- [SOURCE TEXT]:
■ ■ ■

Before I write about Kleist’s book, I wanted to write about something else. I discovered through the book that there are other books called ‘The Duel’. The others were written by Giacomo Casanova, Anton Chekhov, Joseph Conrad and Alexander Kuprin. I have read the one by Casanova. I have the one by Anton Chekhov in a collection. I want to read that and the other two novellas too. Maybe I will do ‘The Duel reading festival’ J I have read one by Georgette Heyer called ‘The Duel’, but that is more a short story than a novella.


The simplified plot of ‘The Duel’ goes like this – a Duke is killed one day by an arrow and the Duchess gets his kingdom. The Duke has an estranged half-brother, Count Rotbart, who could have disputed the fact that the Duchess got the kingdom but he behaves gracefully. Things go well, till it is discovered that the arrow which killed the Duke came from his half-brother’s armoury. The half-brother protests against this and says that he is innocent and on the night the Duke was killed, he was in the company of a beautiful noblewoman called Littegarde. Rotbart shows evidence in support of his claim and which look convincing. Littegarde denies this, but she is not able to bring independent witnesses to support her denial. One of Littegarde’s admirers, a knight who was also the slain Duke’s chamberlain, tries to help her and save her honour. He challenges Count Rotbart to a duel. Interesting things take place during the duel and after surprising twists and turns the story reaches an interesting conclusion.

■ ■ ■

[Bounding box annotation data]
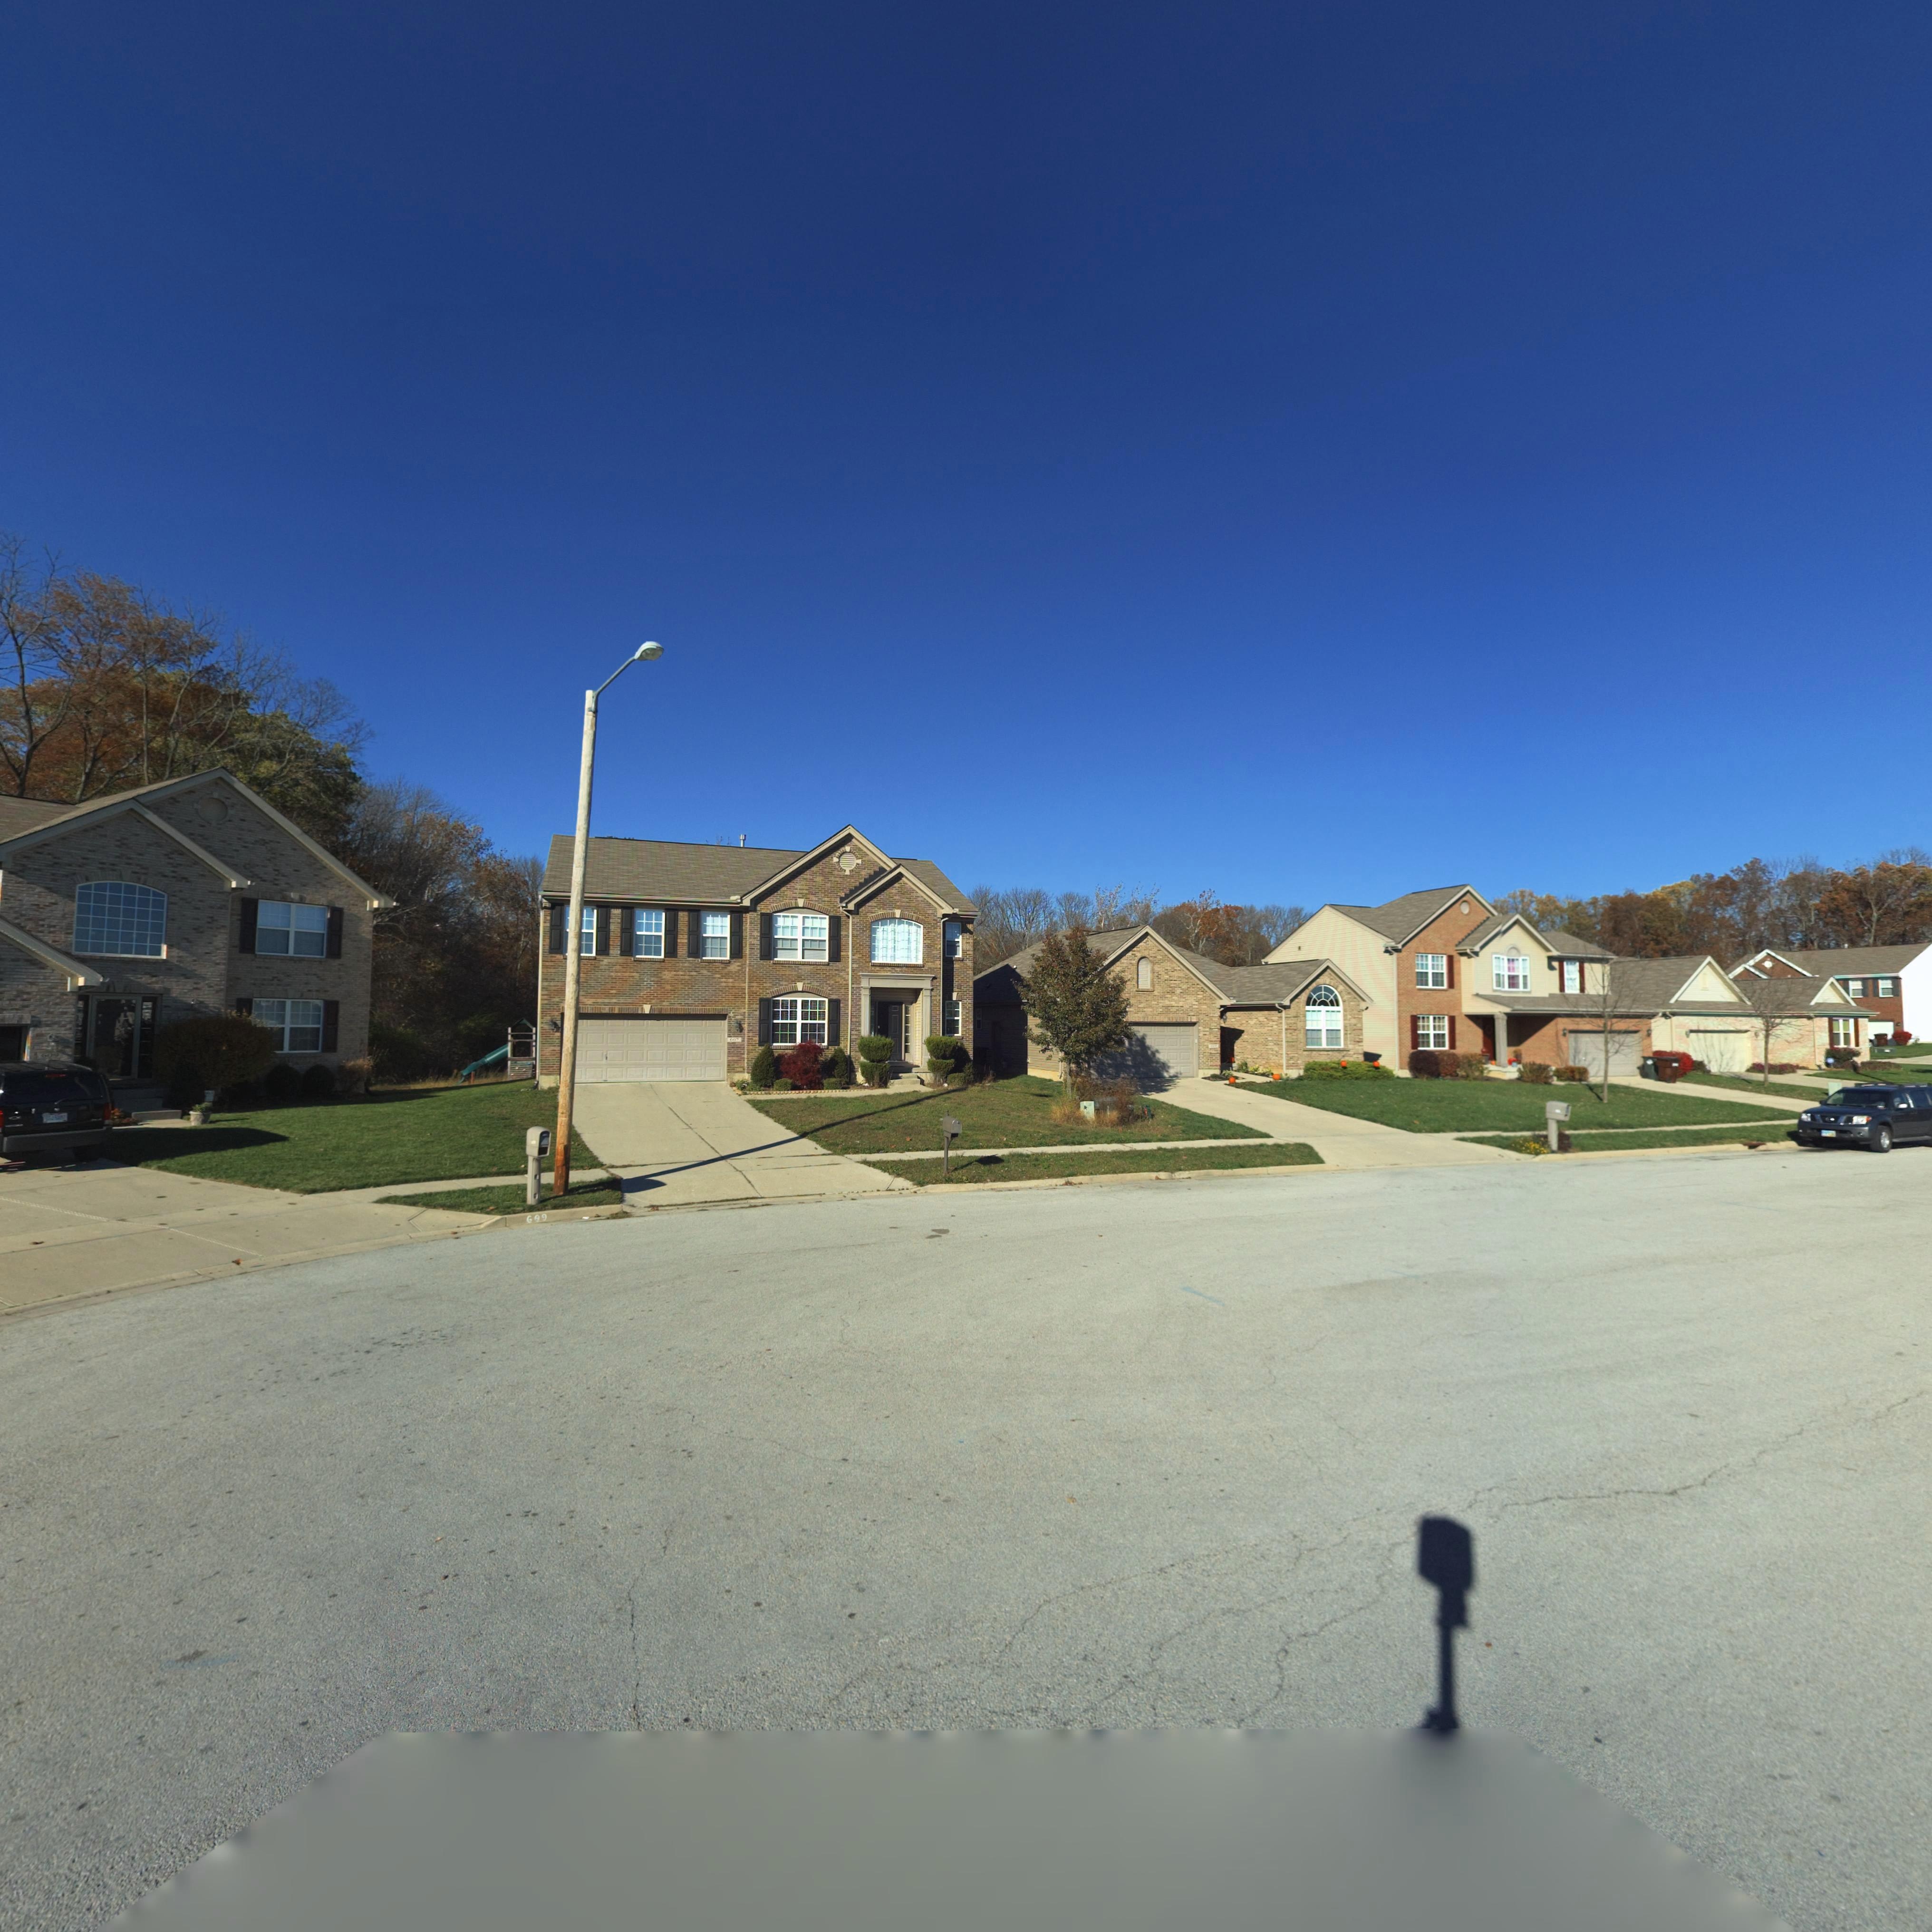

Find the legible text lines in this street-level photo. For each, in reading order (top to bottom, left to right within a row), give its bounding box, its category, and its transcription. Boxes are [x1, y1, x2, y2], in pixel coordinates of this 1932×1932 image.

[729, 1037, 740, 1042] StreetNumber: 607
[1210, 1043, 1218, 1049] StreetNumber: 605
[40, 1052, 59, 1058] StreetNumber: 609
[526, 1213, 547, 1224] StreetNumber: 609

■ ■ ■

- [BRIEF]: Duplicate the text about Kleist's novella 'The Duel' in full, word for word. The data plays no part here and can be left aside.

- [CORRECT RESPONSE]:
Before I write about Kleist’s book, I wanted to write about something else. I discovered through the book that there are other books called ‘The Duel’. The others were written by Giacomo Casanova, Anton Chekhov, Joseph Conrad and Alexander Kuprin. I have read the one by Casanova. I have the one by Anton Chekhov in a collection. I want to read that and the other two novellas too. Maybe I will do ‘The Duel reading festival’ J I have read one by Georgette Heyer called ‘The Duel’, but that is more a short story than a novella.


The simplified plot of ‘The Duel’ goes like this – a Duke is killed one day by an arrow and the Duchess gets his kingdom. The Duke has an estranged half-brother, Count Rotbart, who could have disputed the fact that the Duchess got the kingdom but he behaves gracefully. Things go well, till it is discovered that the arrow which killed the Duke came from his half-brother’s armoury. The half-brother protests against this and says that he is innocent and on the night the Duke was killed, he was in the company of a beautiful noblewoman called Littegarde. Rotbart shows evidence in support of his claim and which look convincing. Littegarde denies this, but she is not able to bring independent witnesses to support her denial. One of Littegarde’s admirers, a knight who was also the slain Duke’s chamberlain, tries to help her and save her honour. He challenges Count Rotbart to a duel. Interesting things take place during the duel and after surprising twists and turns the story reaches an interesting conclusion.